On Fri, Sep 27, 2019 at 12:24 PM Lassi Kortela <xxxxxx@lassi.io> wrote:
 
What the reader CL can have is a parameter to pick which representations
of ()/NIL/false/null will returned at each call to (read). Since we ship
the reader in our own library, it's not much effort to add options.

Remember though that although we provide a reader, we don't require it to be used, which is why we need an API standard as well as a format standard, at least for Scheme.  The rewrite-on-read procedure I described earlier achieves the right result if given some context.
 
Yes. The reader might also need user choice for what to do upon
encountering a non-existent package.

Which is why it's a restartable exception in CL.
 
I would read |cluser:foobar| as a symbol named "cluser:foobar" in the
default package (i.e. the symbol has no package prefix).

The trouble now is that ||s are now semantic instead of just syntactic.  cluser:foobar and |cluser:foobar| are the same on all systems except CL, but different on CL.  Maybe we do need a separate type for package-qualified symbols, but I'm not personally interested in spending time on it, as they mostly appear just in code, never in general data.
 
Again, I'll argue that Lisp can simply give you uninterned symbol from
somewhere. It's easier to support them as an extension than have people
filter them out from all data they ever write.

Can you give examples of data that contain them, other than the output of macroexpansion?
 
What about using underscore as the digit separator? Dash brings to mind
subtraction and Lisp symbols / Scheme identifiers, though there is
probably no serious risk of confusion.

I was thinking of UUIDs, but I don't care that much.  Overall I think hyphens are more human-readable.
 
Well, I hate to admit this but base64 is still convenient. One of the
latest examples is storing image files in data: URIs.

Again because URIs were ASCII-only until fairly recently and are still not 8-bit clean.
 
Ah, ok.

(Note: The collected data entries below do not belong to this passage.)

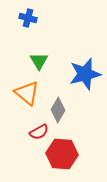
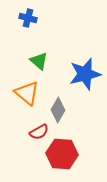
green triangle: rotated 18 degrees counterclockwise
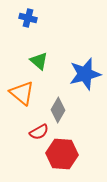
orange triangle: moved 5 px left
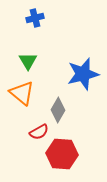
blue cross: moved 7 px right; rotated 30 degrees counterclockwise
green triangle: moved 11 px left; rotated 18 degrees clockwise
blue star: moved 2 px left
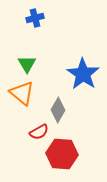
green triangle: moved 1 px left, 3 px down
blue star: rotated 24 degrees counterclockwise
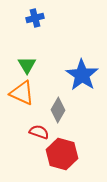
green triangle: moved 1 px down
blue star: moved 1 px left, 1 px down
orange triangle: rotated 16 degrees counterclockwise
red semicircle: rotated 132 degrees counterclockwise
red hexagon: rotated 12 degrees clockwise
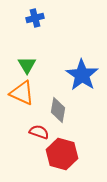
gray diamond: rotated 20 degrees counterclockwise
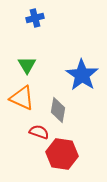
orange triangle: moved 5 px down
red hexagon: rotated 8 degrees counterclockwise
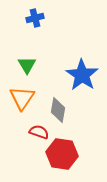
orange triangle: rotated 40 degrees clockwise
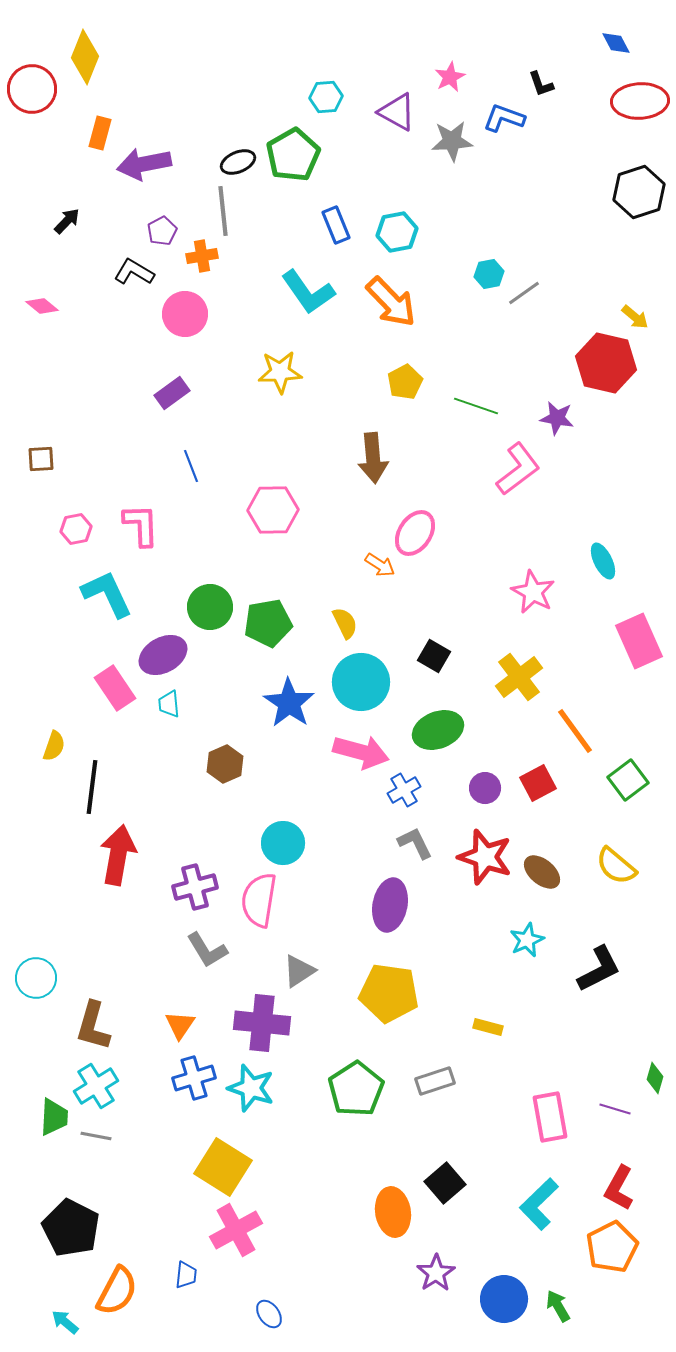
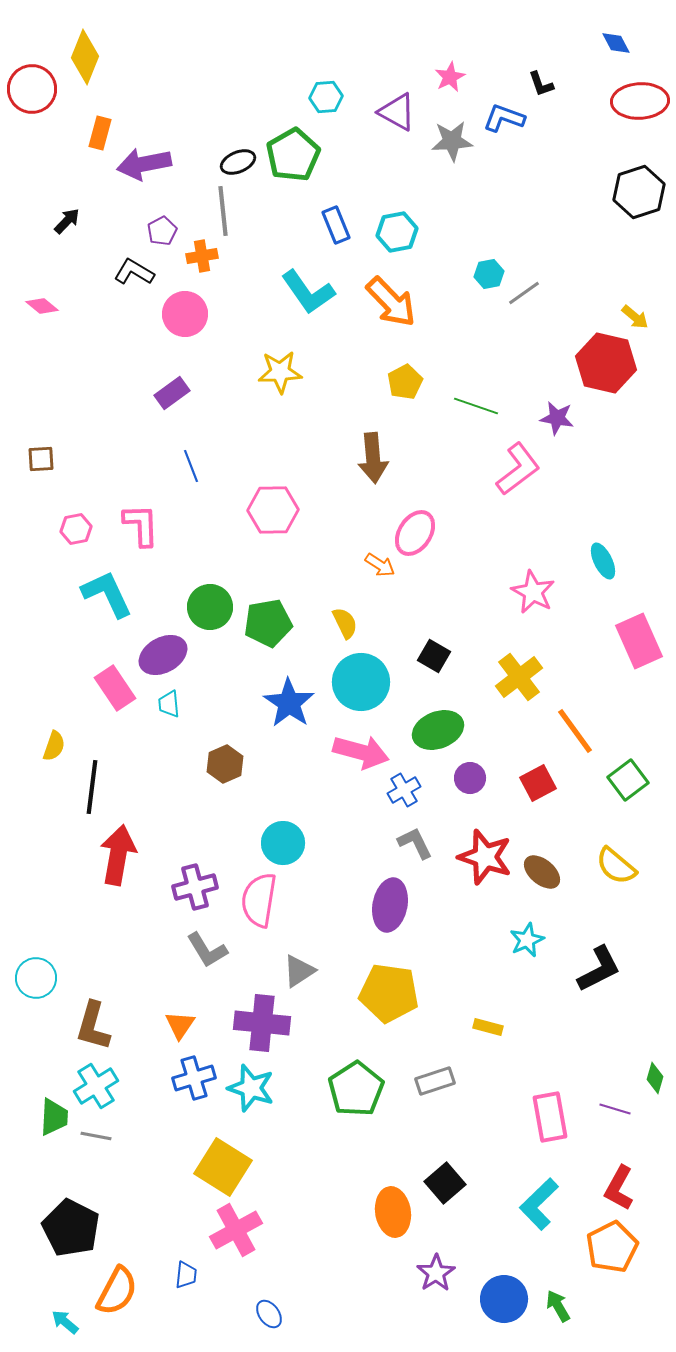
purple circle at (485, 788): moved 15 px left, 10 px up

I'll wait for your #name syntax before evaluating the #u8"".

I talked about this above and you LGTMed it.  The format is # followed by name or hexcode, followed by list, string, or bytevector. 
 
OK, maybe loss of float precision is fine.

Actually there is no loss.  Scheme guarantees that when you read and write binary floats as text you don't lose precision, much less get incorrect results.  Many libraries now guarantee the same properties (I believe glibc does).  There is no exact representation of 1.1 in binary32 floats, but there is a particular float that is closer to mathematical 1.1 than any other float is, and it may be safely printed as "1.1"
 
The big concern is representing exact quantities of money. Databases
have had to deal with this problem for ages; what do they do?

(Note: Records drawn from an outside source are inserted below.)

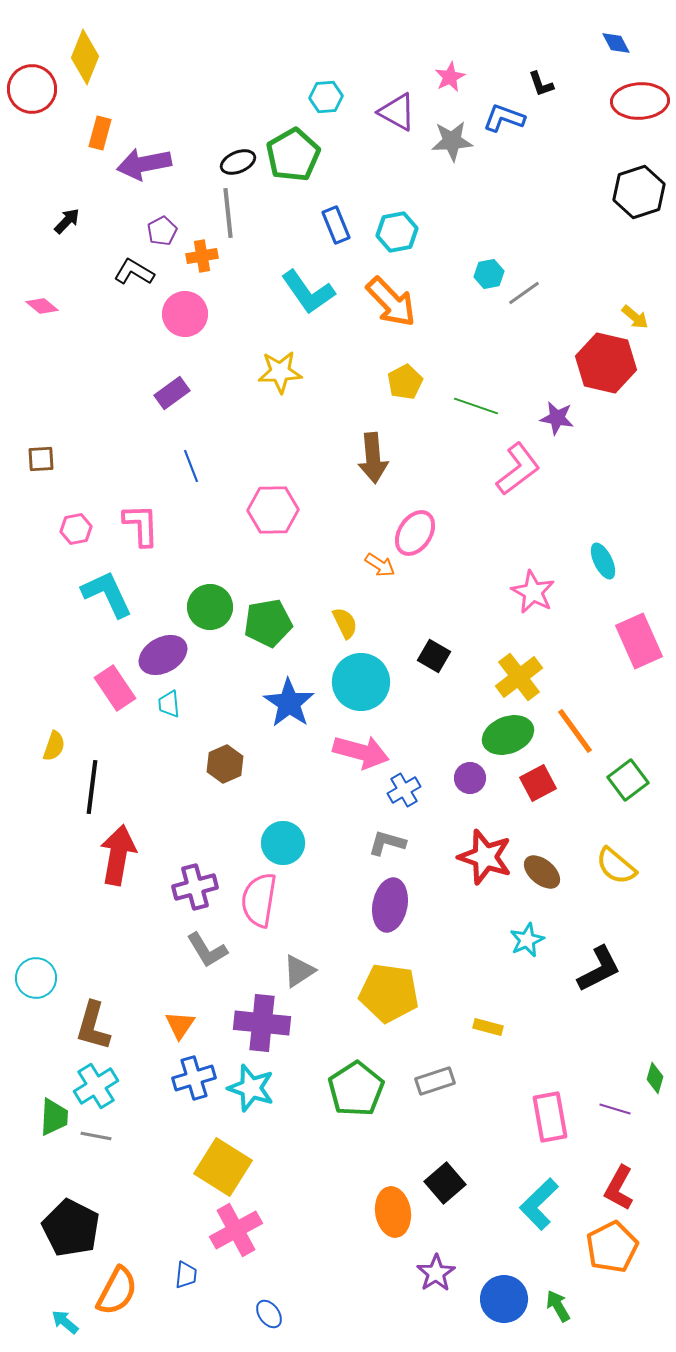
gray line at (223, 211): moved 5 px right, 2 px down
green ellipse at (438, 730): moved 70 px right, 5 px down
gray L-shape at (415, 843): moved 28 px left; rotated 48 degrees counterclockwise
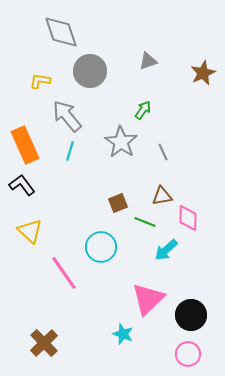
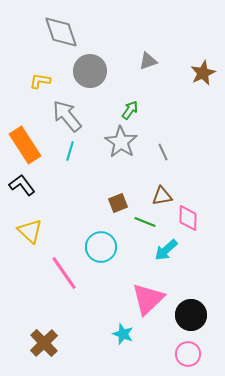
green arrow: moved 13 px left
orange rectangle: rotated 9 degrees counterclockwise
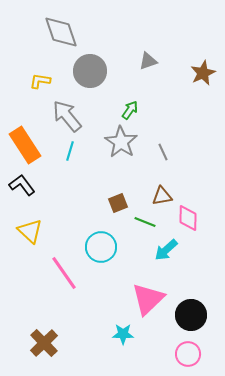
cyan star: rotated 20 degrees counterclockwise
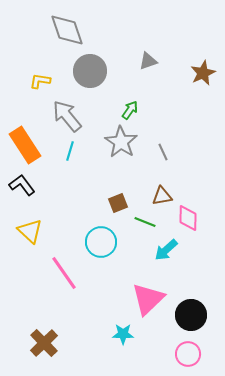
gray diamond: moved 6 px right, 2 px up
cyan circle: moved 5 px up
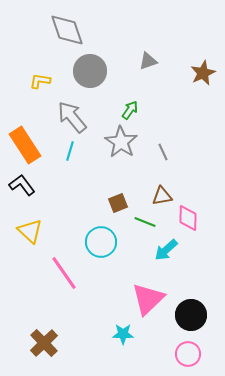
gray arrow: moved 5 px right, 1 px down
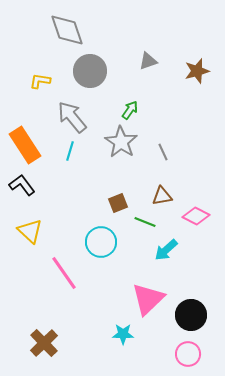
brown star: moved 6 px left, 2 px up; rotated 10 degrees clockwise
pink diamond: moved 8 px right, 2 px up; rotated 64 degrees counterclockwise
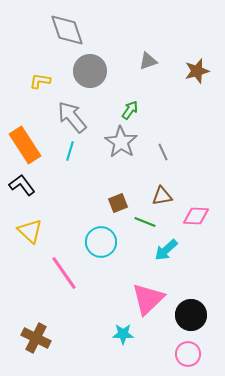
pink diamond: rotated 24 degrees counterclockwise
brown cross: moved 8 px left, 5 px up; rotated 20 degrees counterclockwise
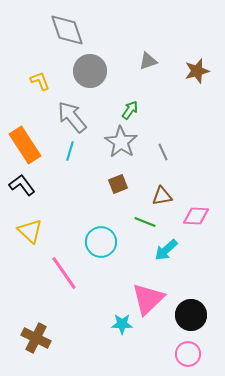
yellow L-shape: rotated 60 degrees clockwise
brown square: moved 19 px up
cyan star: moved 1 px left, 10 px up
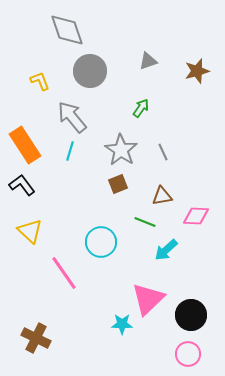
green arrow: moved 11 px right, 2 px up
gray star: moved 8 px down
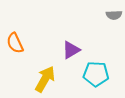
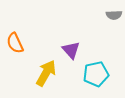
purple triangle: rotated 42 degrees counterclockwise
cyan pentagon: rotated 15 degrees counterclockwise
yellow arrow: moved 1 px right, 6 px up
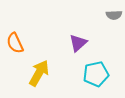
purple triangle: moved 7 px right, 7 px up; rotated 30 degrees clockwise
yellow arrow: moved 7 px left
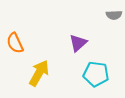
cyan pentagon: rotated 20 degrees clockwise
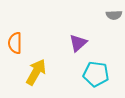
orange semicircle: rotated 25 degrees clockwise
yellow arrow: moved 3 px left, 1 px up
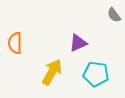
gray semicircle: rotated 56 degrees clockwise
purple triangle: rotated 18 degrees clockwise
yellow arrow: moved 16 px right
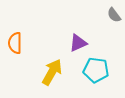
cyan pentagon: moved 4 px up
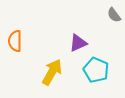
orange semicircle: moved 2 px up
cyan pentagon: rotated 15 degrees clockwise
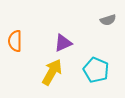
gray semicircle: moved 6 px left, 5 px down; rotated 70 degrees counterclockwise
purple triangle: moved 15 px left
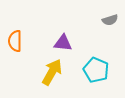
gray semicircle: moved 2 px right
purple triangle: rotated 30 degrees clockwise
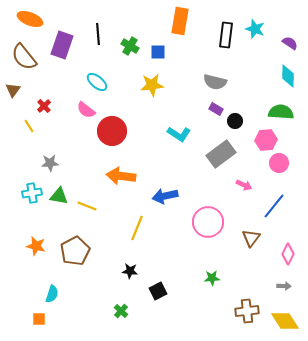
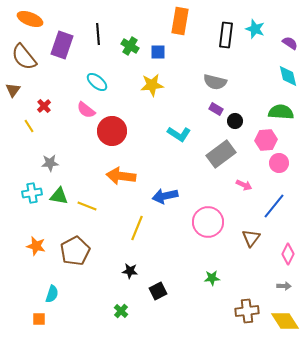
cyan diamond at (288, 76): rotated 15 degrees counterclockwise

They use integers with decimal scaling factors.  We can do that by representing 1.1 as 11/10.  It gets lengthy if the scaling factor is big, but not that lengthy.



John Cowan          http://vrici.lojban.org/~cowan        xxxxxx@ccil.org
Female celebrity stalker, on a hot morning in Cairo:
"Imagine, Colonel Lawrence, ninety-two already!"
El Auruns's reply:  "Many happy returns of the day!"